| Page text |
'''

COS 110-6
Environmental and phenological variability: Match-mismatch effects of lake conditions and entry timing on sockeye salmon survival and growth
Survival of an organism can depend on multiple seasonally-fluctuating features, including suitability of thermal dynamics and availability of food resources. The fitness of a consumer depends on spatial and temporal overlap with prey production, and a modification in life history timing of either prey or consumer might confer a trophic decoupling and loss of ecological function. This has been observed in primary consumers across systems, but the strength of mismatch effects is less clear for secondary consumers. The potential for mismatches might be especially pronounced in organisms that change habitats, such as sockeye salmon (Oncorhynchus nerka), which move from natal streams to a freshwater lake where they rear for up to two years before moving to sea. This project compared growth and survival from fry to smolt stage for sockeye salmon with different lake entry dates. Multivariate time series models were used to test the hypothesis that the most successful entry times correspond to favorable lake conditions with respect to zooplankton blooms and location and onset of lake thermocline, and that a change in either fish entry time or seasonal lake dynamics can have negative effects on fish growth and survival.

'''

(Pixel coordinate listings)
'''

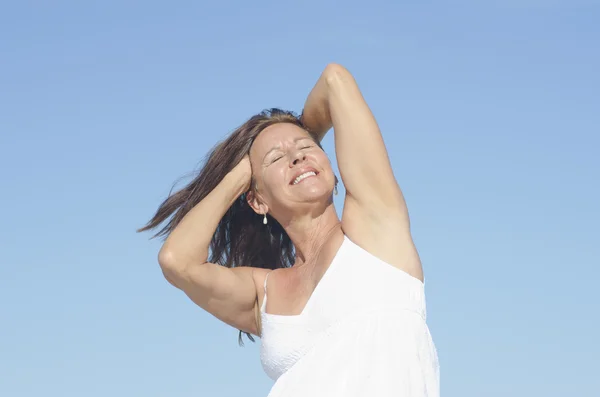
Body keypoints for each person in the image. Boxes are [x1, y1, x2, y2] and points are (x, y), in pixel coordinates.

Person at [139, 64, 440, 396]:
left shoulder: (373, 228)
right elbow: (176, 260)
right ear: (256, 201)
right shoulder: (264, 292)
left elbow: (334, 79)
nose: (297, 158)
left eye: (306, 149)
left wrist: (292, 142)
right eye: (277, 159)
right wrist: (242, 175)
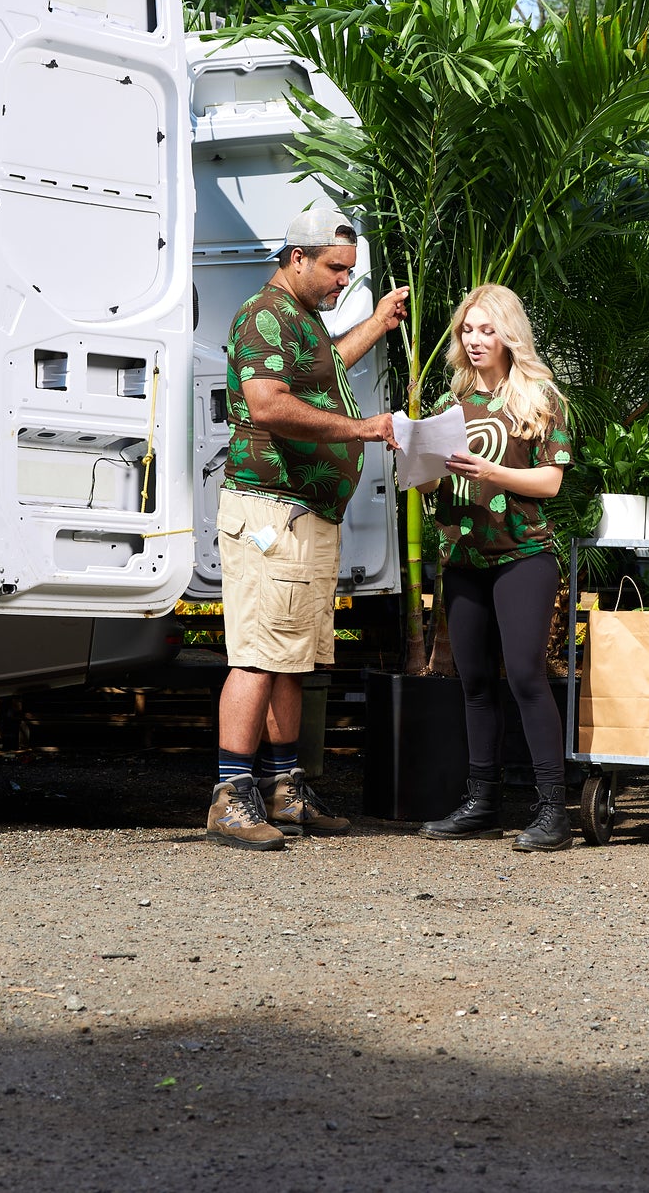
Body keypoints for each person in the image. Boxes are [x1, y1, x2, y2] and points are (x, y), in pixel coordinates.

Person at [206, 209, 407, 850]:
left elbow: (323, 374)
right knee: (259, 654)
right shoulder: (262, 315)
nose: (343, 281)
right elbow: (266, 404)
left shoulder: (304, 321)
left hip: (306, 513)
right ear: (297, 257)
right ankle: (230, 796)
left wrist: (376, 324)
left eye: (350, 271)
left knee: (293, 658)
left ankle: (283, 789)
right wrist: (361, 429)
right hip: (269, 512)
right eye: (334, 269)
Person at [418, 284, 574, 853]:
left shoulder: (537, 399)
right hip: (462, 558)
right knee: (474, 681)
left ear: (509, 335)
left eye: (487, 330)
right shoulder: (450, 407)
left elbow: (551, 482)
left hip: (523, 555)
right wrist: (419, 464)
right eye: (468, 330)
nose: (475, 339)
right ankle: (482, 801)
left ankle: (553, 810)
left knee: (527, 676)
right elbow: (432, 481)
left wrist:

'''

| Exercise tasks |
1. What is the Spanish translation of this sentence from the sockeye salmon abstract: "This project compared growth and survival from fry to smolt stage for sockeye salmon with different lake entry dates."?
2. Can you carry the sockeye salmon abstract forward from its final sentence?

| Answers to the problems |
1. Este proyecto comparó el crecimiento y la supervivencia desde la etapa de alevín hasta la de esmolt en salmones rojos con distintas fechas de entrada al lago.

2.
Results/Conclusions
Across years, fish entering the lake system later in the season encountered higher productivity and warmer water temperatures, and experienced higher average rates of growth and survival. However, lake conditions vary on the order of weeks from year to year, and the optimal date for lake entry was found to be not static across time and up to a month apart between years. In addition, the relative effect of zooplankton abundance or water temperature in predicting sockeye salmon performance varied interannually, and zooplankton dynamics was found to be a better predictor by integrating across temperature and productivity. These results suggest that maintaining a wide window of lake entry times preserves the biological variability in this life history event that is necessary to succeed in an unstable environment. Interactions between phenology and a varying environment can be especially complex for organisms that occupy multiple habitats or feed on multiple prey types, and the effects of manipulated life history timing via management, loss of intraspecific diversity, or environmental change requires examination of the temporal variability of both an organism and its environment.